Ральф приблизился к лежащему, примерился. Заметил, что глаза Адама открыты, смотрят на него. Неуверенно повернулся к Кейт.
— Я велела — ногами. Разбей ему лицо! — В голосе ее был лед.
— Он не сопротивляется. Уже успокоен, — сказал Ральф.
Кейт села, хрипло дыша ртом, положив руки на колени. Пальцы ее судорожно корчились.
— Адам, — произнесла она. — Ненавижу тебя, впервые ненавижу. Ненавижу! Слышишь, Адам? Ненавижу!
Адам попытался сесть, снова лег, потом все-таки сел.
— Это не важно, — сказал он, глядя на Кейт снизу. Совсем не важно. — Встал на четвереньки. — А знаешь, я любил тебя больше всего на свете. Больше всего. Долго тебе пришлось убивать эту любовь.
— Ты ко мне еще приползешь, — прошипела она. — На брюхе приползешь молить, проситься будешь!
— Так ногами прикажете, мисс Кейт? — спросил Ральф.
Кейт не отвечала.
Адам очень медленно пошел к дверям, осторожно ставя ноги. Провел рукой по косяку.
— Адам! — позвала Кейт.
Он тяжко повернулся. Улыбнулся ей, словно далекому воспоминанию. Вышел и без стука затворил за собою дверь.

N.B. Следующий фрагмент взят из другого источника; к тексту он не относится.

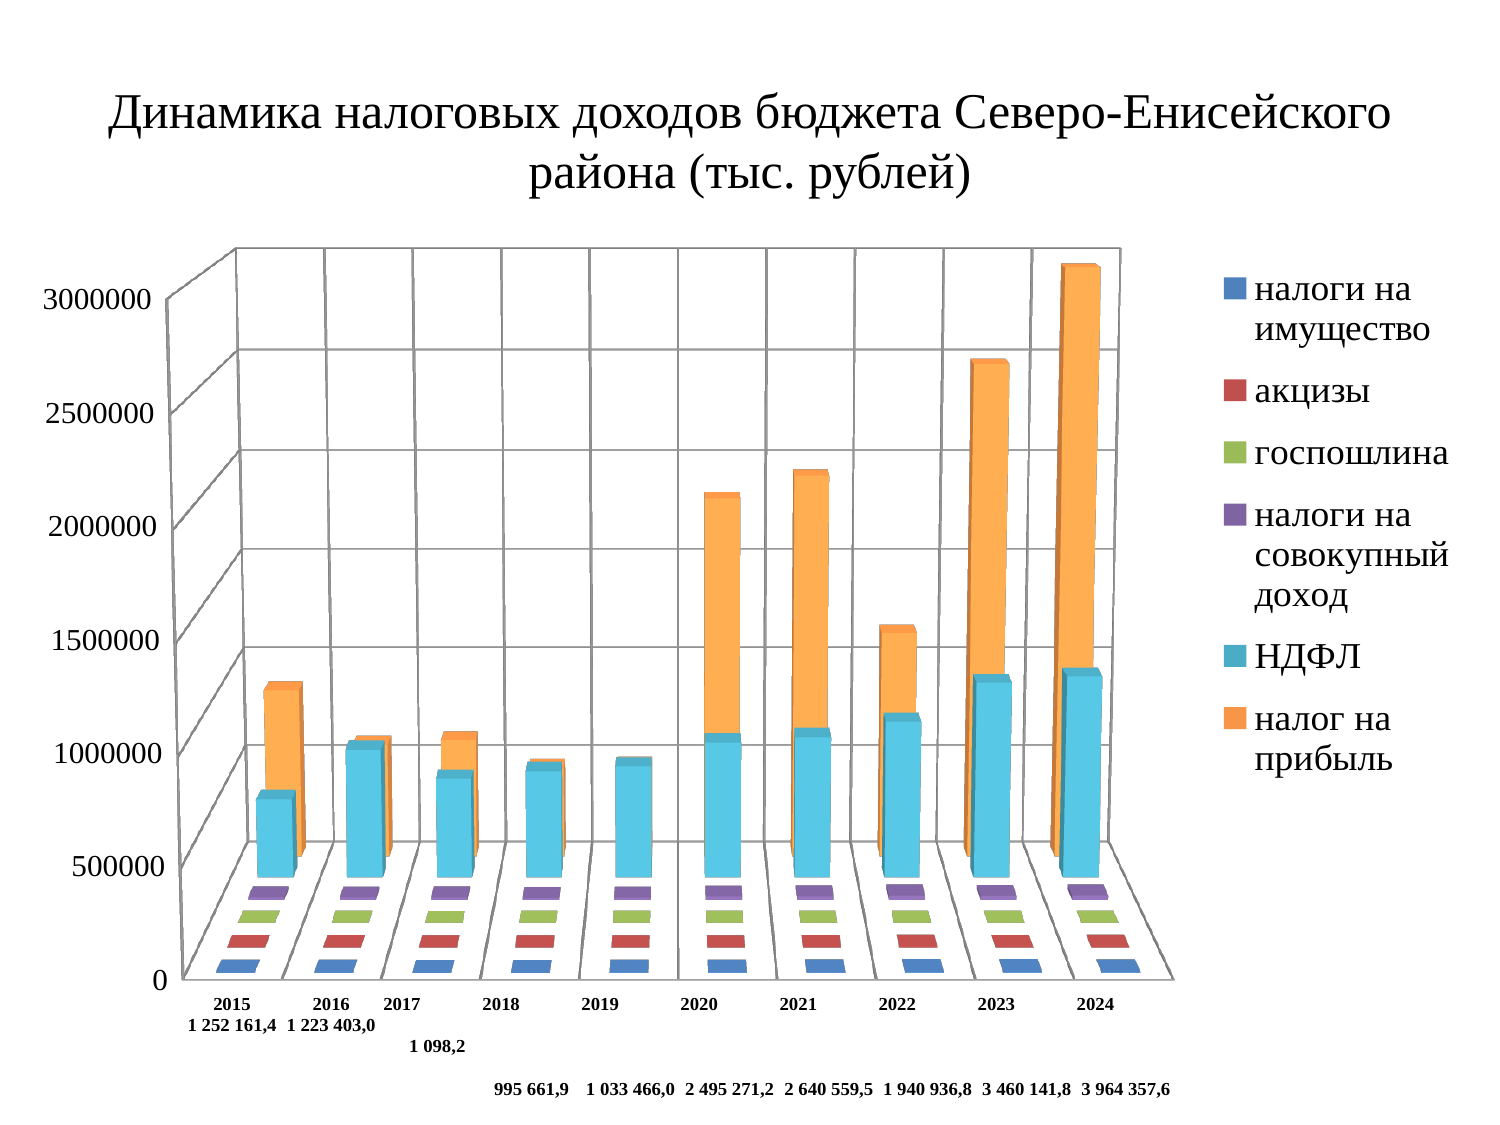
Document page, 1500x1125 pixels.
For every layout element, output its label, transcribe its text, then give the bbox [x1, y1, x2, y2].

chart [5, 212, 1463, 1101]
title Динамика налоговых доходов бюджета Северо-Енисейского района (тыс. рублей) [75, 45, 1425, 209]
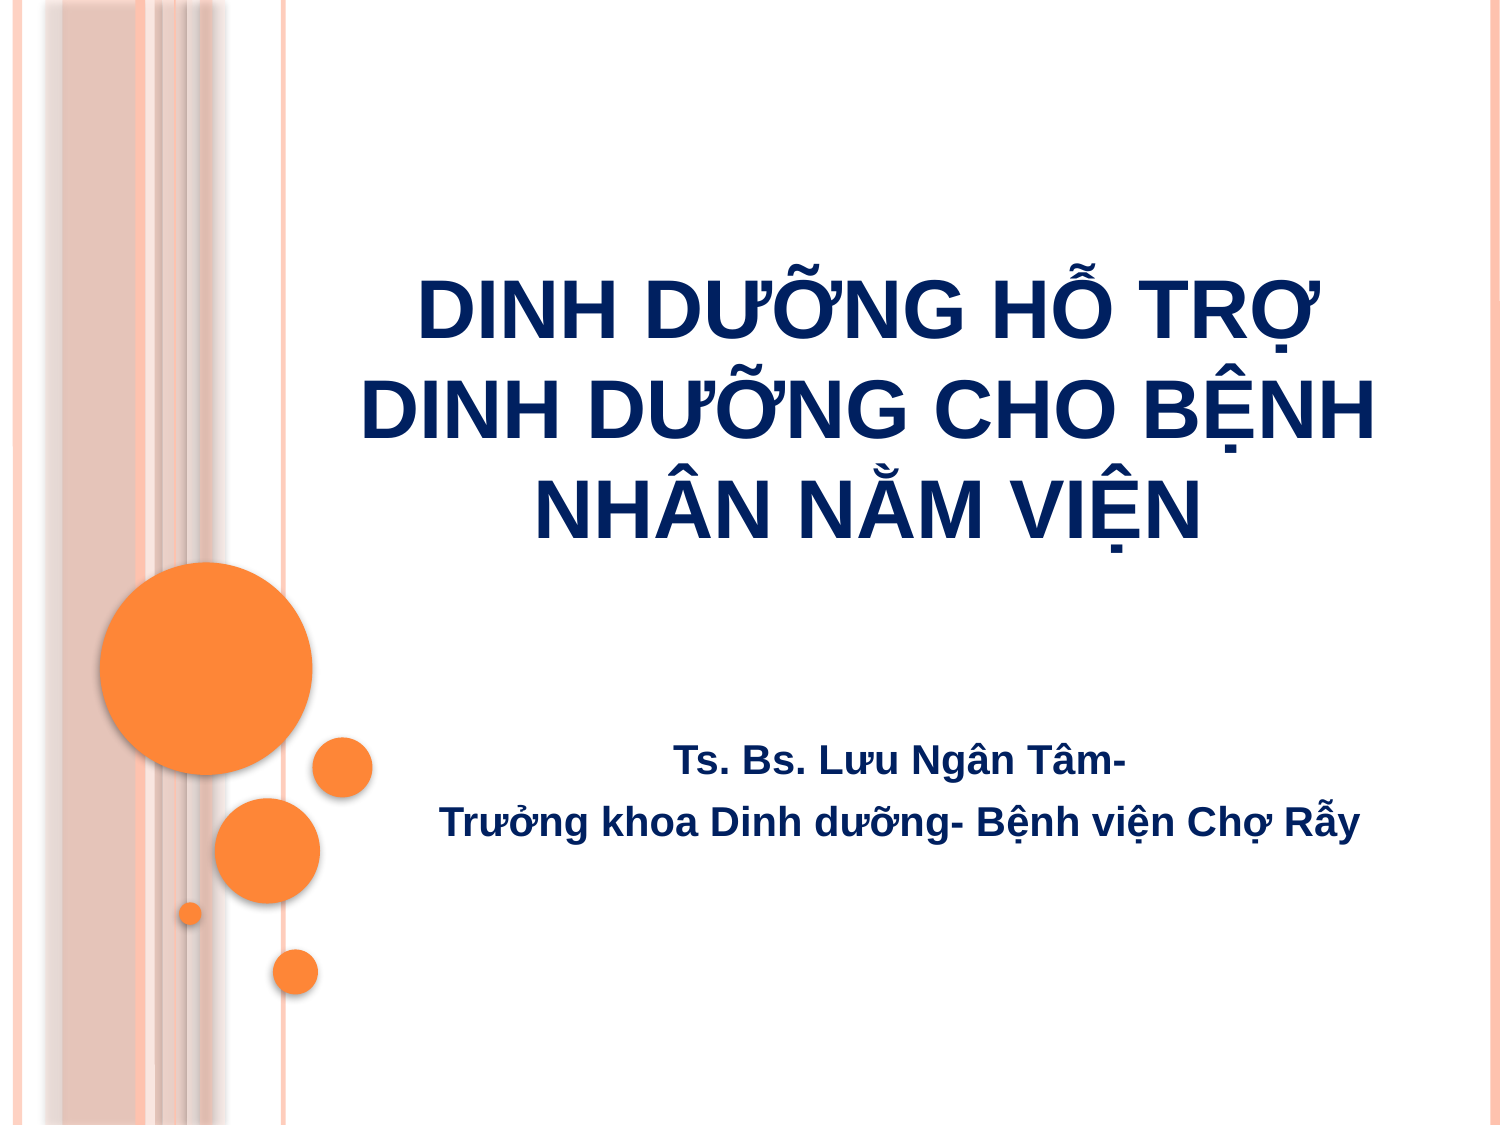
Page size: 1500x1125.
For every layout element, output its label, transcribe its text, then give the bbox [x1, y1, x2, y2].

subtitle Ts. Bs. Lưu Ngân Tâm- Trưởng khoa Dinh dưỡng- Bệnh viện Chợ Rẫy [337, 725, 1463, 875]
title DINH DƯỠNG HỖ TRỢ DINH DƯỠNG CHO BỆNH NHÂN NẰM VIỆN [312, 251, 1425, 563]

Кейт сидела, глядя на дверь. В глазах у нее было пустынное отчаяние.
ГЛАВА ДВАДЦАТЬ ШЕСТАЯ
Возвращаясь поездом из Салинаса в Кинг-Сити, Адам Траск сидел точно в облаке зыбких видений, звуков, красок. А мыслей не было никаких.
По-моему, в человеческой психике есть механизмы, с помощью которых в ее темной глубине сами собой взвешиваются, отбрасываются, решаются проблемы. При этом в человеке порой действуют нутряные силы, о которых он и сам не ведает. Как часто засыпаешь, полон непонятной тревоги и боли, а утром встаешь с чувством широко и ясно открывшегося нового пути — и все благодаря, быть может, этим темным глубинным процессам. И бывают утра, когда кровь вскипает восторгом, все тело туго, электрически вибрирует от радости — а в мыслях ничего такого, что могло бы родить или оправдать эту радость.
Похороны Самюэла и встреча с Кейт должны были бы вызвать в Адаме грусть и горечь, но не вызвали. В потемках души зародился восторг. Адам почувствовал себя молодым, свободным, полным жадного веселья. Сойдя в Кинг-Сити, он направился не в платную конюшню за своей пролеткой, а в новый гараж Уилла Гамильтона.
Уилл сидел в своей стеклянной клетке-конторе, откуда мог следить за работой механиков, отгородясь от производственного шума. Живот его солидно округлился. Он восседал, изучая рекламу сигар, регулярно и прямиком доставляемых с Кубы. Ему казалось, что он горюет об умершем отце, но только лишь казалось. О чем он слегка тревожился, так это о Томе, который прямо с похорон уехал в Сан-Франциско. Достойней ведь глушить горе делами, чем спиртным, которое сейчас, наверное, глушит Том.